Il pensa qu’elle ne parlait ainsi que pour l’apaiser. Et le ton doucereux d’infirmière qu’elle prenait avec lui, l’indisposa à nouveau. Il aurait mieux aimé entendre des reproches, subir une scène en règle. Pour en agir avec lui comme elle faisait, il fallait qu’elle le crût bien malade. Il raccrocha brusquement, annonçant qu’il rentrerait le plus tôt possible. Puis il retourna vers ses cadres pour s’attaquer à la parcelle Y.

Elle ne commença à s’agiter quelque peu que vers onze heures du soir. Instruit par l’expérience, il renonça à des investigations méthodiques. Mieux valait faire appel à la psychologie probable du sujet, et supputer hardiment le lieu possible des déplacements.

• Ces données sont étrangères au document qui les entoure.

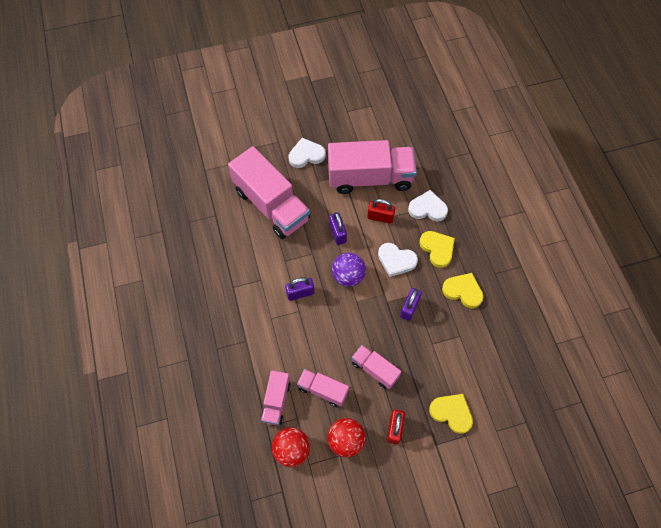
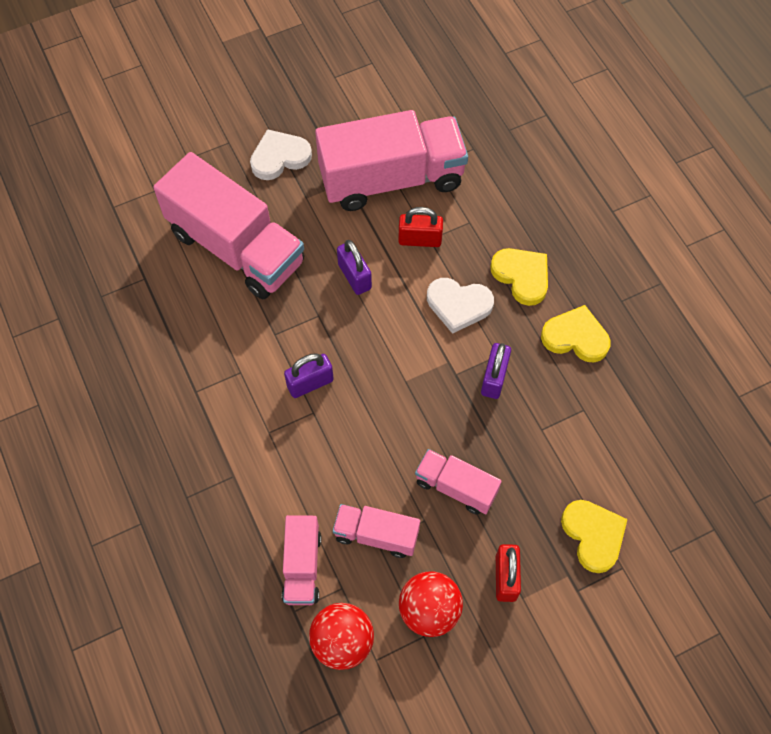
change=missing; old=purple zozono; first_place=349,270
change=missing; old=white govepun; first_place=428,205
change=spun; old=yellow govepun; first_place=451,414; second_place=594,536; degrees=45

Ces parcelles n’étaient pas des grains de limaille commandés par un champ aimanté, mais des cellules vivantes obéissant aux tribulations d’un être pensant, animé de désirs personnels, régi par des habitudes. Il avait été long à vouloir reconnaître que le monde extérieur était tout pénétré, remodelé par la fantaisie humaine. Il s’était trop défié de sa propre imagination. Il fallait interpréter, laisser jouer l’intuition. Praslier, le policier, avait raison contre lui. Ainsi, cet Y, qu’était-il ? Un noctambule. Les petits soubresauts de la parcelle depuis onze heures du soir correspondaient à une tournée dans les boîtes de nuit. Or, où trouve-t-on des boîtes de nuit ? À Montmartre ou à Montparnasse. C’était dans ces quartiers-là qu’il fallait chercher de préférence…

Pourtant, si minimes étaient les déplacements que leur concordance avec les rues d’un quartier, même déterminé, restait presque impossible. Il tâtonnait sans succès. La nuit s’avançait. Faisant appel à ses souvenirs, confidences de camarades, il songea qu’une nuit de fête se termine souvent par un souper aux Halles. S’il enregistrait un déplacement de Y plus prolongé que les autres, ce déplacement correspondrait à un trajet de Montmartre, ou de Montparnasse, vers les Halles. Dans le premier cas, le trajet serait sensiblement nord-sud ; dans le second, sud-nord ; et, durant le déplacement, il serait possible d’obtenir la coïncidence.

Il attendit jusqu’à quatre heures du matin, silencieusement penché sur le plan de Paris. Peu à peu, sa pensée était hypnotisée par ce grand œil tout veiné de lignes du métropolitain. Ah ! Cet Y, en voilà un qui savait s’amuser ! Qui connaissait la vie ! Il devait sortir avec une femme, celui-là ! Si Cécile avait eu envie de connaître les boîtes de nuit, aurait-il été capable, lui, le pauvre rat de laboratoire, de l’y conduire ? Dans toute sa vie, il n’était allé qu’une fois à Tabarin, avec des collègues, à l’issue d’un banquet corporatif ! Ah ! Non ! Il n’était pas amusant !

La parcelle Y se mit en mouvement : un déplacement sud-nord. Elle était donc à Montparnasse. Il avait repéré d’avance les trajets possibles de Montparnasse aux Halles, et du premier coup obtint la coïncidence avec la rue Guynemer. « J’y suis, j’y suis », murmura-t-il, en voyant la tache noire filer, en taxi probablement, dans la rue Dauphine. Enfin elle s’arrêta très exactement dans une petite rue voisine des Halles. Un sourire vainqueur aux lèvres il immobilisa le plan dans sa position définitive. Y était accroché à son tour.

Ainsi, la preuve était faite : on pouvait suivre sans difficultés les déplacements d’un sujet quelconque dans Paris. Le procédé permettait désormais tous les contrôles, toutes les surveillances, même à grande échelle, et cela pouvait être riche en applications variées…

Il y songeait encore en arrivant chez lui. Cécile dormait. Il ne l’éveilla pas.